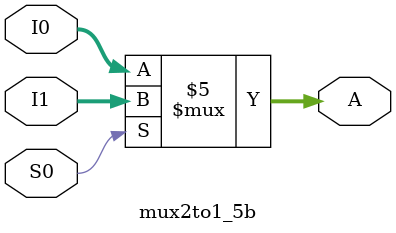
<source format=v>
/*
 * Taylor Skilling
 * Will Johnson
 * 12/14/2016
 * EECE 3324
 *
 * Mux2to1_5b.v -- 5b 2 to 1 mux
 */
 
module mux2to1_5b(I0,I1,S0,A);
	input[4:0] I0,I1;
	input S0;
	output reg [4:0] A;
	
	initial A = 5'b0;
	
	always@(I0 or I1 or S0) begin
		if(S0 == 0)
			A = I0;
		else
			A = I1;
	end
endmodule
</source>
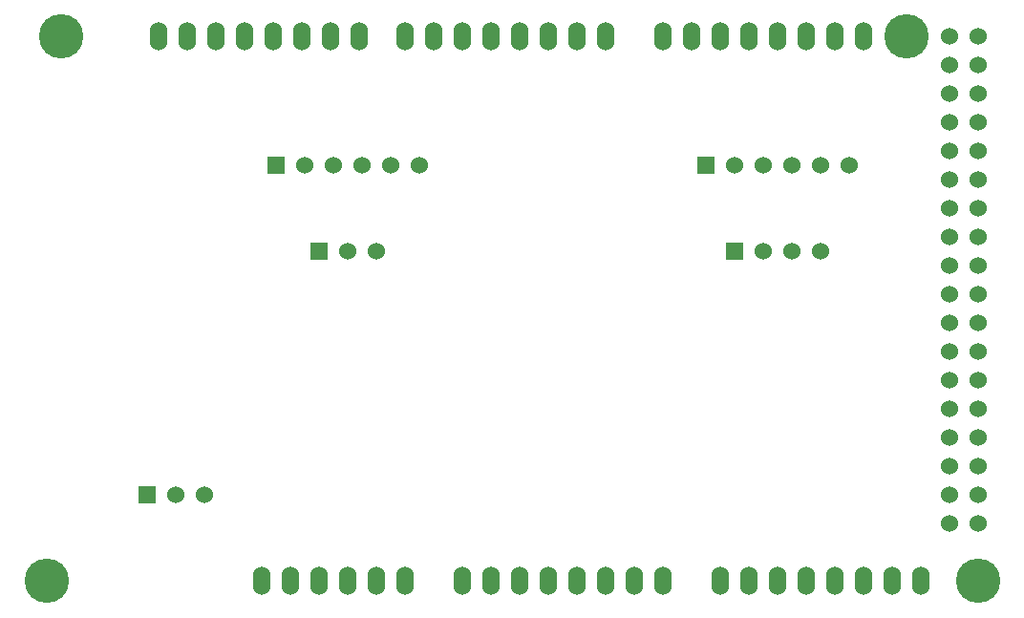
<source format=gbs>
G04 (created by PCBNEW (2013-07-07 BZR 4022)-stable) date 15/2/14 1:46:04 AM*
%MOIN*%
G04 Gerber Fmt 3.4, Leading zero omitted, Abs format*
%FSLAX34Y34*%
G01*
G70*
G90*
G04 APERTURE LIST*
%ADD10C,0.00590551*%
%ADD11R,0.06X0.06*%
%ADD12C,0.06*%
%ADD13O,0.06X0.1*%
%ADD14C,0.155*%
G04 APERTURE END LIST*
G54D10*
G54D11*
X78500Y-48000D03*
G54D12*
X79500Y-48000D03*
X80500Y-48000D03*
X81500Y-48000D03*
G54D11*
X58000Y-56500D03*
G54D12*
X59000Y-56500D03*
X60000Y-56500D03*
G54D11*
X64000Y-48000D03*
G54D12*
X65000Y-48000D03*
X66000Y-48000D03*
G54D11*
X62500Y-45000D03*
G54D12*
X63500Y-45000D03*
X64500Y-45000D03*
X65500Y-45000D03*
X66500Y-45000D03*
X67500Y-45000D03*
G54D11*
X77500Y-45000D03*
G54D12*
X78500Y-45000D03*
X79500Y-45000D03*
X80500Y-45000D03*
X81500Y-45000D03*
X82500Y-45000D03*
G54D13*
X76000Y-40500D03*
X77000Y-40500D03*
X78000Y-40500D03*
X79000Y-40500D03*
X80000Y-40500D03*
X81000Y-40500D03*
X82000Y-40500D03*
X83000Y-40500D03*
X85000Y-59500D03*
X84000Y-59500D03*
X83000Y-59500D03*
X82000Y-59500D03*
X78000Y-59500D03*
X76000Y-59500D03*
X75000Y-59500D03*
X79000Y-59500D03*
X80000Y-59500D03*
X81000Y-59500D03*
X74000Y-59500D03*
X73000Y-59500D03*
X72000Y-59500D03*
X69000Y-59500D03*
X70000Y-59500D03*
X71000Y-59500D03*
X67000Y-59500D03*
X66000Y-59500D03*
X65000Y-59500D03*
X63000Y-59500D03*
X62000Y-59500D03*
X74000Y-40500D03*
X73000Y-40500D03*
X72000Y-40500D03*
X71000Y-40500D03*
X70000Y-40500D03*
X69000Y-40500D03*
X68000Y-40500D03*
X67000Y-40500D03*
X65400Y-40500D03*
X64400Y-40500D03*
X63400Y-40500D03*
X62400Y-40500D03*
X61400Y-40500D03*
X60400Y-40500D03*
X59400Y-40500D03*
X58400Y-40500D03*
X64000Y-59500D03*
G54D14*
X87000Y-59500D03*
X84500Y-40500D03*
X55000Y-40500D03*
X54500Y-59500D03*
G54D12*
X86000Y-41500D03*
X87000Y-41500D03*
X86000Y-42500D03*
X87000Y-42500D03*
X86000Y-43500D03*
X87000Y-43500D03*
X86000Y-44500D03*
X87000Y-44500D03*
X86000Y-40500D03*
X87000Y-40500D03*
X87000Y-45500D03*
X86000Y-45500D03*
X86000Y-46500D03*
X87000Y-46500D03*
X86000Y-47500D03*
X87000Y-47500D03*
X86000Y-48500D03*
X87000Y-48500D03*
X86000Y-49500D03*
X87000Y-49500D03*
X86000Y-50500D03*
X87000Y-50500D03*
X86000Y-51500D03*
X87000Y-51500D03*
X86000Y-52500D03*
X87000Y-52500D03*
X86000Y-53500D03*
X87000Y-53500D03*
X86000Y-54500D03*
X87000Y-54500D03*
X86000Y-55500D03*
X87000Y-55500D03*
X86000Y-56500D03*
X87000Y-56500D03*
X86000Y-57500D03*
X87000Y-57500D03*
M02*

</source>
——
Task directions
Working through the records above, copy each line in which "format" is found.

Your solution
<source format=v>
<source format=gbs>
G04 Gerber Fmt 3.4, Leading zero omitted, Abs format*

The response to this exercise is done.